━━━━━ DATA LISTING
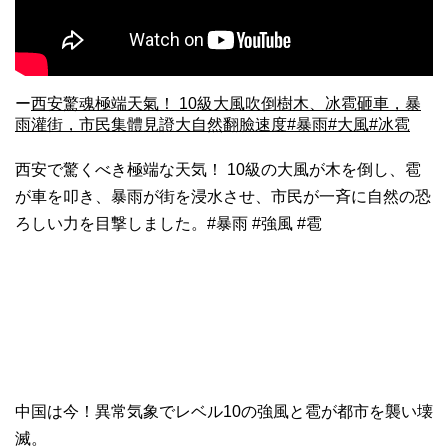
ー
西安驚魂極端天氣！ 10級大風吹倒樹木、冰雹砸車，暴
雨灌街，市民集體見證大自然翻臉速度#暴雨#大風#冰雹
西安で驚くべき極端な天気！ 10級の大風が木を倒し、雹
が車を叩き、暴雨が街を浸水させ、市民が一斉に自然の恐
ろしい力を目撃しました。#暴雨 #強風 #雹
中国は今！異常気象でレベル10の強風と雹が都市を襲い壊
滅。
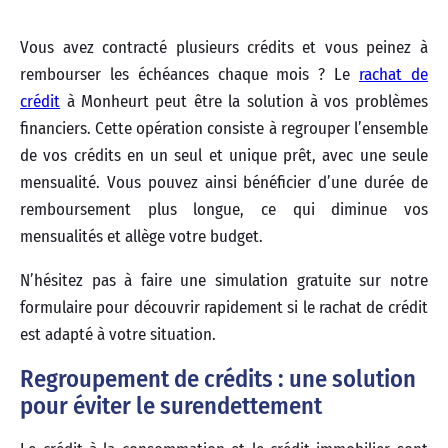
Vous avez contracté plusieurs crédits et vous peinez à
rembourser les échéances chaque mois ? Le
rachat de
crédit
à Monheurt peut être la solution à vos problèmes
financiers. Cette opération consiste à regrouper l’ensemble
de vos crédits en un seul et unique prêt, avec une seule
mensualité. Vous pouvez ainsi bénéficier d’une durée de
remboursement plus longue, ce qui diminue vos
mensualités et allège votre budget.
N’hésitez pas à faire une simulation gratuite sur notre
formulaire pour découvrir rapidement si le rachat de crédit
est adapté à votre situation.
Regroupement de crédits : une solution
pour éviter le surendettement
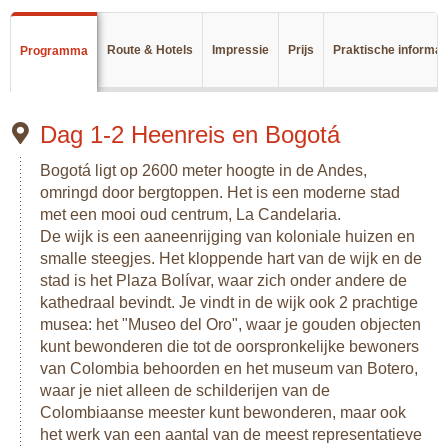
missen tijdens jouw reis. Het klooster is een historische
plek, waar je ook kunt genieten van het uitzicht over de stad.
Bogotá staat inmiddels ook bekend om zijn nieuwe cultuur;
Route & Hotels
Impressie
Prijs
Praktische informat
Programma
die van de graffiti en street art. Dit uit zich in de prachtigste
kunstwerken die de kale muren hebben opgevrolijkt.
Na een korte vlucht richting het westen rijd je naar het
Dag 1-2 Heenreis en Bogotá
minder bekende plaatsje in de koffieregio,
namelijk Salamina. Salamina is een authentiek stadje dat
Bogotá ligt op 2600 meter hoogte in de Andes,
nog nauwelijks toerisme kent. Vanuit Salamina kun je een
omringd door bergtoppen. Het is een moderne stad
bezoek brengen aan het Bosque de Palmas de Cera, een
met een mooi oud centrum, La Candelaria.
vallei vol prachtige waxpalmen.
De wijk is een aaneenrijging van koloniale huizen en
smalle steegjes. Het kloppende hart van de wijk en de
Via de wereldstad Medellín, bekend om zijn Botero beelden,
stad is het Plaza Bolívar, waar zich onder andere de
rijd je door naar het rustige merengebied van Guatapé. Je
kathedraal bevindt. Je vindt in de wijk ook 2 prachtige
kunt hier de monoliet Piedra del Peñol beklimmen. Hierna
musea: het "Museo del Oro", waar je gouden objecten
rijd je terug naar Meddelín en ga met een binnenlandse
kunt bewonderen die tot de oorspronkelijke bewoners
vlucht naar het plaatsje Zipaquirá. Hier vind je een hele
van Colombia behoorden en het museum van Botero,
bijzondere zoutkathedraal, in een oude zoutmijn, die
waar je niet alleen de schilderijen van de
jaarlijks vele bedevaartgangers trekt.
Colombiaanse meester kunt bewonderen, maar ook
Je rijdt nu weer noordelijker naar het sfeervolle stadje Villa
het werk van een aantal van de meest representatieve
━━━━━━━━━━
• _WORK TO BE COMPLETED_
List each line in the entries above that contains the string "rachat". Case matters.

• _WRITTEN SOLUTION_
rachat de
formulaire pour découvrir rapidement si le rachat de crédit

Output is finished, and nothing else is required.